Lynley looked to Havers, feeling a curious rush of gratitude towards his former partner. He also felt the shame of having misjudged her, and he saw how much the last months had altered him. Havers remained largely expressionless, but she lifted one eyebrow. She was, he saw, putting the ball squarely into his court and he could do with it what he would. For now.

“I don’t know why she lied to you about the route she took from Bristol,” he told Hannaford. “I’ve not got much further than that. She’s very careful with what she reveals about herself.”

“Not careful enough,” the DI said. “She lied about knowing Santo Kerne, as things turn out. The kid was her lover. She was sharing him with his girlfriend without his girlfriend knowing. At first, that is. She—the girlfriend—had some suspicions on that front so she followed Santo and he led her straight here. He seems to have been a bloke who liked them any way he could get them. Older, younger, and in between.”

Although he found that his heart had begun beating quickly as the DI was speaking, Lynley said in an even tone, “I’m not quite tracking this.”

“Not tracking what?”

“His girlfriend following him and the conclusion you’ve drawn: that he and Dr. Trahair were lovers.”

“Sir…” It was Havers’ monitory tone.

“Are you mad?” Hannaford said to Lynley. “The girlfriend confronted him, Thomas.”

“Confronted him or confronted them?”

“Him or them? What difference does it make?”

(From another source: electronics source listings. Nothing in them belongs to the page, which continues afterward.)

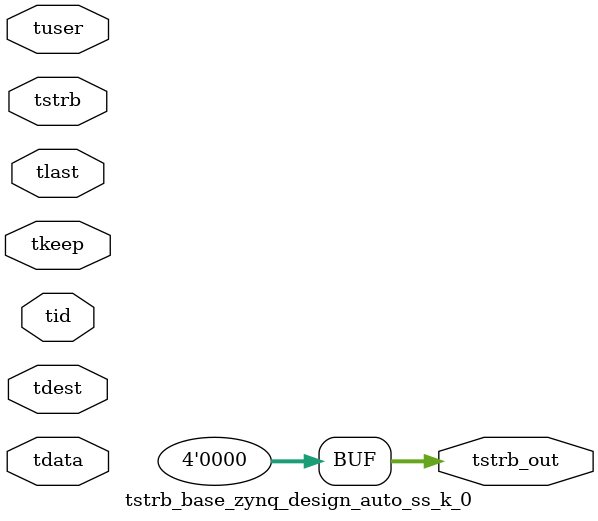
<source format=v>


`timescale 1ps/1ps

module tstrb_base_zynq_design_auto_ss_k_0 #
(
parameter C_S_AXIS_TDATA_WIDTH = 32,
parameter C_S_AXIS_TUSER_WIDTH = 0,
parameter C_S_AXIS_TID_WIDTH   = 0,
parameter C_S_AXIS_TDEST_WIDTH = 0,
parameter C_M_AXIS_TDATA_WIDTH = 32
)
(
input  [(C_S_AXIS_TDATA_WIDTH == 0 ? 1 : C_S_AXIS_TDATA_WIDTH)-1:0     ] tdata,
input  [(C_S_AXIS_TUSER_WIDTH == 0 ? 1 : C_S_AXIS_TUSER_WIDTH)-1:0     ] tuser,
input  [(C_S_AXIS_TID_WIDTH   == 0 ? 1 : C_S_AXIS_TID_WIDTH)-1:0       ] tid,
input  [(C_S_AXIS_TDEST_WIDTH == 0 ? 1 : C_S_AXIS_TDEST_WIDTH)-1:0     ] tdest,
input  [(C_S_AXIS_TDATA_WIDTH/8)-1:0 ] tkeep,
input  [(C_S_AXIS_TDATA_WIDTH/8)-1:0 ] tstrb,
input                                                                    tlast,
output [(C_M_AXIS_TDATA_WIDTH/8)-1:0 ] tstrb_out
);

assign tstrb_out = {1'b0};

endmodule


</source>
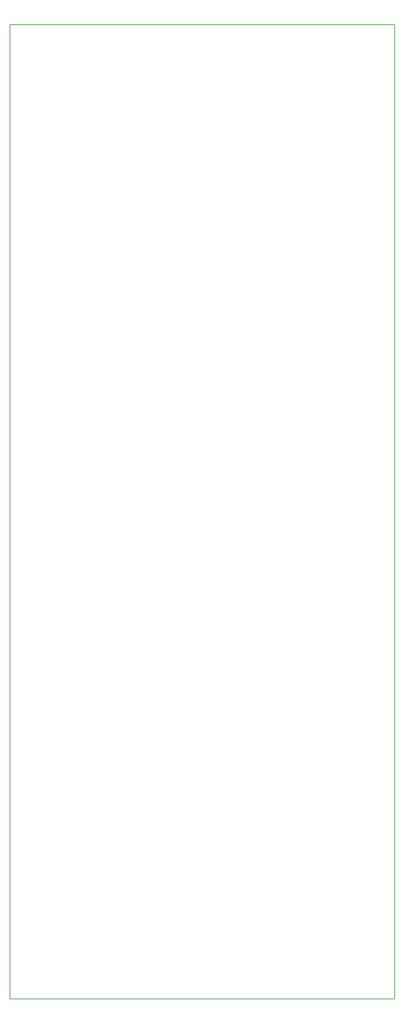
<source format=gbr>
%TF.GenerationSoftware,KiCad,Pcbnew,8.0.0*%
%TF.CreationDate,2024-04-17T18:49:56+02:00*%
%TF.ProjectId,4Channe_Mixer,34436861-6e6e-4655-9f4d-697865722e6b,rev?*%
%TF.SameCoordinates,Original*%
%TF.FileFunction,Profile,NP*%
%FSLAX46Y46*%
G04 Gerber Fmt 4.6, Leading zero omitted, Abs format (unit mm)*
G04 Created by KiCad (PCBNEW 8.0.0) date 2024-04-17 18:49:56*
%MOMM*%
%LPD*%
G01*
G04 APERTURE LIST*
%TA.AperFunction,Profile*%
%ADD10C,0.050000*%
%TD*%
G04 APERTURE END LIST*
D10*
X112800000Y-38000000D02*
X163600000Y-38000000D01*
X163600000Y-166500000D01*
X112800000Y-166500000D01*
X112800000Y-38000000D01*
M02*

</source>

“All the difference in the world if she didn’t actually see anything.”

“Really? And what’d you expect the girl to do? Jump through the window with a camera while they were doing the deed? So she would have evidence to back herself up if she ever had to talk to the coppers? She saw enough to have words with him and he told her what was going on.”

“He said that Dr. Trahair was his lover?”